Eylül ve Ekim aylarında Koronavirüs salgınında 2’nci dalganın yaşanması halinde okulların bu durumdan nasıl etkileneceğine ilişkin soru üzerine Bakan Selçuk, “Biz asla geleceğe pazarlık yapmıyoruz. Mesela İngiltere’de okulların Eylül’ün ilk haftası açılacağı konusunda ve bazı Avrupa ülkelerinde açılacağı konusunda kesin açıklamalar yapıldı. Ama bizden beklenen şey şu; her ne olursa olsun gereğini yapmak, öğrenciyi ve öğretmeni korumak. Çocuğun elbette eğitim hakkı var; ama sağlık hakkı daha önceliklidir. Eğitim hakkının ortaya çıkmaması halinde de büyük riskler var.
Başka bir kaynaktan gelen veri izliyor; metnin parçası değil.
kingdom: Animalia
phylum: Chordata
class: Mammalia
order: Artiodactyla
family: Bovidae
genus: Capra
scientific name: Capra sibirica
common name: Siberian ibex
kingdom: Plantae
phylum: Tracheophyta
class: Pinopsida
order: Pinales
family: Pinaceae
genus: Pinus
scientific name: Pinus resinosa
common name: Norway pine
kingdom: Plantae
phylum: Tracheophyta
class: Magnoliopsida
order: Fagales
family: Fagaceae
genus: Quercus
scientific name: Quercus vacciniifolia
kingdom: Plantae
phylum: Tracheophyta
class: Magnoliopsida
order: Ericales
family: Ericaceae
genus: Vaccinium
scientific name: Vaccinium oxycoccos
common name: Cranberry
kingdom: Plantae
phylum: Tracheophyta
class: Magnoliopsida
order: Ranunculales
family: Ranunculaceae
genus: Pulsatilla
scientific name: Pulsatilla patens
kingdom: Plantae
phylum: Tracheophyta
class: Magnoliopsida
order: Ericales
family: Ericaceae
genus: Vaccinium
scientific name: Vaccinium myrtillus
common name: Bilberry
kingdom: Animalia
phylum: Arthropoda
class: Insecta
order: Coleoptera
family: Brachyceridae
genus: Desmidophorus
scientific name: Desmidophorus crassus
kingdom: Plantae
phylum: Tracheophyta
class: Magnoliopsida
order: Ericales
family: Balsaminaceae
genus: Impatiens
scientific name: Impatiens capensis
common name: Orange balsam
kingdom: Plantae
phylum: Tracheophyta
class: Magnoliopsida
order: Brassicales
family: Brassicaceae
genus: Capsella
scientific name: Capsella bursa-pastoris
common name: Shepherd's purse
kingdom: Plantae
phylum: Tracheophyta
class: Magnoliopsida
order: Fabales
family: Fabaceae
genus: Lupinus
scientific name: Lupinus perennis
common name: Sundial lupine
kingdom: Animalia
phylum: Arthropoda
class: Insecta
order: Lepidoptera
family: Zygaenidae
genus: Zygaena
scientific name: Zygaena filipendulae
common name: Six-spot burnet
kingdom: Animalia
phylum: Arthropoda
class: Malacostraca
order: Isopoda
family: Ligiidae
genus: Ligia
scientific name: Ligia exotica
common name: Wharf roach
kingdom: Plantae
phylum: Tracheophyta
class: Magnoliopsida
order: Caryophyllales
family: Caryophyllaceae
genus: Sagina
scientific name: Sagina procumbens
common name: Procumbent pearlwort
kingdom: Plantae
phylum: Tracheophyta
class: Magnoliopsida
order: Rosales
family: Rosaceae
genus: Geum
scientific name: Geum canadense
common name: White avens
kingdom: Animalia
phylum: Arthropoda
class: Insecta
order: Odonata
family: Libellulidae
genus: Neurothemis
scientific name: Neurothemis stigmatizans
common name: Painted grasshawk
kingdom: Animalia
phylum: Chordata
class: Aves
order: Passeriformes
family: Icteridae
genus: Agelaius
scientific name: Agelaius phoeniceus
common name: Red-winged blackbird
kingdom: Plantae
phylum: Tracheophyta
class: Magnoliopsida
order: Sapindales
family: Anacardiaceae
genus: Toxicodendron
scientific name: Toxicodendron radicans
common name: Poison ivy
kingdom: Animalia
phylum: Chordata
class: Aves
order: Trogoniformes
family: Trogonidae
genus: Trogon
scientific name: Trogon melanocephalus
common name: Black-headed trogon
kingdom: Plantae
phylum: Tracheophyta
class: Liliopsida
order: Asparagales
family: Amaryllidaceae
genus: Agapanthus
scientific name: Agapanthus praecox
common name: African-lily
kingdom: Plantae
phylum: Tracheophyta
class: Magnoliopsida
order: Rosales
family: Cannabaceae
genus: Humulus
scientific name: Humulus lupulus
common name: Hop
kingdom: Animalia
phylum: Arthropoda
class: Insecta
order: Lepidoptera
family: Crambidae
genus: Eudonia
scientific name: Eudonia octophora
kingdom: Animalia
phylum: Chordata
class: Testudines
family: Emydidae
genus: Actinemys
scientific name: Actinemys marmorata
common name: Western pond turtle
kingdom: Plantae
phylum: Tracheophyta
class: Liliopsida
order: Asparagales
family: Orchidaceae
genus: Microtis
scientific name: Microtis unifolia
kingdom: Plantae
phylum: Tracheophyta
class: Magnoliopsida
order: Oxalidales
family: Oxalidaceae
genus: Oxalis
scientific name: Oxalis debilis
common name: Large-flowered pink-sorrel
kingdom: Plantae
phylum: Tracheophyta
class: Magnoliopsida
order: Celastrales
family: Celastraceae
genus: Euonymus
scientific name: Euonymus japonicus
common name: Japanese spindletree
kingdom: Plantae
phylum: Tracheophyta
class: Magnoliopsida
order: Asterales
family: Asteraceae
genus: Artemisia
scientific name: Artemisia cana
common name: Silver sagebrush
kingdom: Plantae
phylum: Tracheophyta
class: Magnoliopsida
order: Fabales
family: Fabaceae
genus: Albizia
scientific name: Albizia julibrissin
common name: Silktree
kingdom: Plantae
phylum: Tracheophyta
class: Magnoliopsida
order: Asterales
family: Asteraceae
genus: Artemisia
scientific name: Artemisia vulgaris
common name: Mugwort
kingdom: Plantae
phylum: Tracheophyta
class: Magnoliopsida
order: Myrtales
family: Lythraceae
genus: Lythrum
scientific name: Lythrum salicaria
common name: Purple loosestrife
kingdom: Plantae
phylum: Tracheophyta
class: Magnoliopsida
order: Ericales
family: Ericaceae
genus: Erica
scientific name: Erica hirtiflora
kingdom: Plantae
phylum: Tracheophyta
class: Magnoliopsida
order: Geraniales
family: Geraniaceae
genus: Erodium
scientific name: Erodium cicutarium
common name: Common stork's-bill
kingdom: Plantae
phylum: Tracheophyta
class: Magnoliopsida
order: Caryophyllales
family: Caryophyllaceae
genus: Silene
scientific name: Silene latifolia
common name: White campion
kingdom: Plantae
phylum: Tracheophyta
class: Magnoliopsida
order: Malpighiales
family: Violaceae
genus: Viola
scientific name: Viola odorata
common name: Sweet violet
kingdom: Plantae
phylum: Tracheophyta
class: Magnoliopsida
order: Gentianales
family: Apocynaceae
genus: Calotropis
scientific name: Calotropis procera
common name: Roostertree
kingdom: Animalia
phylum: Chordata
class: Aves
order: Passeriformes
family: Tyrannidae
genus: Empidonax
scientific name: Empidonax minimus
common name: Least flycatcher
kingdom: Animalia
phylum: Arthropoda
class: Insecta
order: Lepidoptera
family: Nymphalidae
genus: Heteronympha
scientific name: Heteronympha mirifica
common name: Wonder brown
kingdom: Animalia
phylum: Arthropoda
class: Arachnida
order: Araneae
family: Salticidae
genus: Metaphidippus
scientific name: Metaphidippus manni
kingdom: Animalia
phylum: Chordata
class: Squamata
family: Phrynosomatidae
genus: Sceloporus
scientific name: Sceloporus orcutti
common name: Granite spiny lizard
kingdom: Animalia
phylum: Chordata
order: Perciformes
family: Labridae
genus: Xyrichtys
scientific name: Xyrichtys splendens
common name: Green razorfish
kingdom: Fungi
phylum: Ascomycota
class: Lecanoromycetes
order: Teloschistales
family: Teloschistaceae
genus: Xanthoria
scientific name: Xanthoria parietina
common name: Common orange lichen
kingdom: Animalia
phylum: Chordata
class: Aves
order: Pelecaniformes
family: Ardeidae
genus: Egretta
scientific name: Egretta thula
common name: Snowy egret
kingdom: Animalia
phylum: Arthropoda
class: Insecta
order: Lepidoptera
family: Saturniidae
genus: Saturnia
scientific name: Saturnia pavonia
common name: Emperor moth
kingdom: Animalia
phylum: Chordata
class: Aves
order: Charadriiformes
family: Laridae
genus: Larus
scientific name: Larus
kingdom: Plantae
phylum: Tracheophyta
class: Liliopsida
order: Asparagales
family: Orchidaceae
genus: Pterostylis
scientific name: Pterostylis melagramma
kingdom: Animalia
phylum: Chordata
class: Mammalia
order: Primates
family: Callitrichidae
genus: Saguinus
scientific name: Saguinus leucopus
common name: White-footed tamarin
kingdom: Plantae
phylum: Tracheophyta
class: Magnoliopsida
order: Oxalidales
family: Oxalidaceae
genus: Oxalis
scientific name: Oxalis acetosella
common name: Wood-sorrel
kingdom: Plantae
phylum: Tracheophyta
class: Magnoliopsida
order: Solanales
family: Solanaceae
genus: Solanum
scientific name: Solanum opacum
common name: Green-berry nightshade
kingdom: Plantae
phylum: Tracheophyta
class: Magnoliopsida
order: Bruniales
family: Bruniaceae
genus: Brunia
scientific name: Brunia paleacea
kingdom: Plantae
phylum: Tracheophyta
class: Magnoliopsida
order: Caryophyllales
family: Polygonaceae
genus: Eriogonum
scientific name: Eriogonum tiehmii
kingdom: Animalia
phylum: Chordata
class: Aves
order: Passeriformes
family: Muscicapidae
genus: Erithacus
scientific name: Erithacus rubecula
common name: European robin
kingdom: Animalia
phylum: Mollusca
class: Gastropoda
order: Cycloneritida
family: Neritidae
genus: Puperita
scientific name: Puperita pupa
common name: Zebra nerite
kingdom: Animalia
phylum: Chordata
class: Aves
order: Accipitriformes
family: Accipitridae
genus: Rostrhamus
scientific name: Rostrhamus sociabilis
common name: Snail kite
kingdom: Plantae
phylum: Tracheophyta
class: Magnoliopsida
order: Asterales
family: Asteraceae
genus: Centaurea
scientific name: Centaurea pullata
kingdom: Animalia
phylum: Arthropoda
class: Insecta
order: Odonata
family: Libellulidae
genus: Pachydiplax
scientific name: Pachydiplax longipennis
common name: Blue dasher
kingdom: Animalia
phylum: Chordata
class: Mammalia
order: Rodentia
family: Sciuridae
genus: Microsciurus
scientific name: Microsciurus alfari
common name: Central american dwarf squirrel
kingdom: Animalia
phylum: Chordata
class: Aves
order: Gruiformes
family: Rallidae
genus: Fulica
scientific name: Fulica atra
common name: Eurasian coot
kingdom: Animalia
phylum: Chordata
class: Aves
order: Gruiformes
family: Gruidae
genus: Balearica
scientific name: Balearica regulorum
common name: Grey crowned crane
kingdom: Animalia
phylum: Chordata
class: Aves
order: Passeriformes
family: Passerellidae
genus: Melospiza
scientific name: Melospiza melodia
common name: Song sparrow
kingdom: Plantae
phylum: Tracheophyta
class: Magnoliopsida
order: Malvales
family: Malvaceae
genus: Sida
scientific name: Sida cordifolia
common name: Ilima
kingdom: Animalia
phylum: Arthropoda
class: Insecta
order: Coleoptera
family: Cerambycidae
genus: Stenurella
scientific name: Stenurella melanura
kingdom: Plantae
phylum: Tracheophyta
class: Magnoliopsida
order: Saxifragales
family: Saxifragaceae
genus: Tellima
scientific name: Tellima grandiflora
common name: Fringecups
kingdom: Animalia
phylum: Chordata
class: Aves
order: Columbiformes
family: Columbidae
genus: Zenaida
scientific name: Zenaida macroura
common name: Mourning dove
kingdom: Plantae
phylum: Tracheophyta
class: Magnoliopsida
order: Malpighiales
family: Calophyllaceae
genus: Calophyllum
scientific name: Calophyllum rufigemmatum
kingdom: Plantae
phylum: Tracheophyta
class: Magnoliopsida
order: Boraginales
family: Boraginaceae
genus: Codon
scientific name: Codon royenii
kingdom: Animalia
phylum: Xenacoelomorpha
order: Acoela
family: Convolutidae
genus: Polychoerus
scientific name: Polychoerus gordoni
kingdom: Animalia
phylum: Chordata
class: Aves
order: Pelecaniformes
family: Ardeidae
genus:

Okulsuzluğun Uzamasının Toplumsal Riskleri Var
Yani bir toplumda çocukların çok uzun süreler eğitim almaması, ortaya çıkabilecek başka kritik noktaları gösteriyor ve bunun telafisi ne kadar uzarsa o kadar zorlaşır, zaman içerisinde bunlar biriktikçe dağ gibi yığılır ve bazı konuları telafi etmek çok daha güç hale gelebilir. O yüzden okulların açılmaması halinde kayıplarımız, risklerimiz nelerdir? Bunlarla ilgili de fikir yürütmek zorundayız” uyarısında bulundu. Okulların açılmamasının ne tür sosyal, antropolojik, psikolojik kayıplara yol açacağı konusunda bilim insanlarıyla çalıştıklarını, dünyadaki bilimsel çalışmaları izlediklerini anlatan Bakan Selçuk, Kurban Bayramı ve sonrasında da çalışmaya devam edeceklerini belirtti.
Kaynak: Hürriyet Gazetesinin 30.07.2020 tarihli haberinden özetlenmiştir.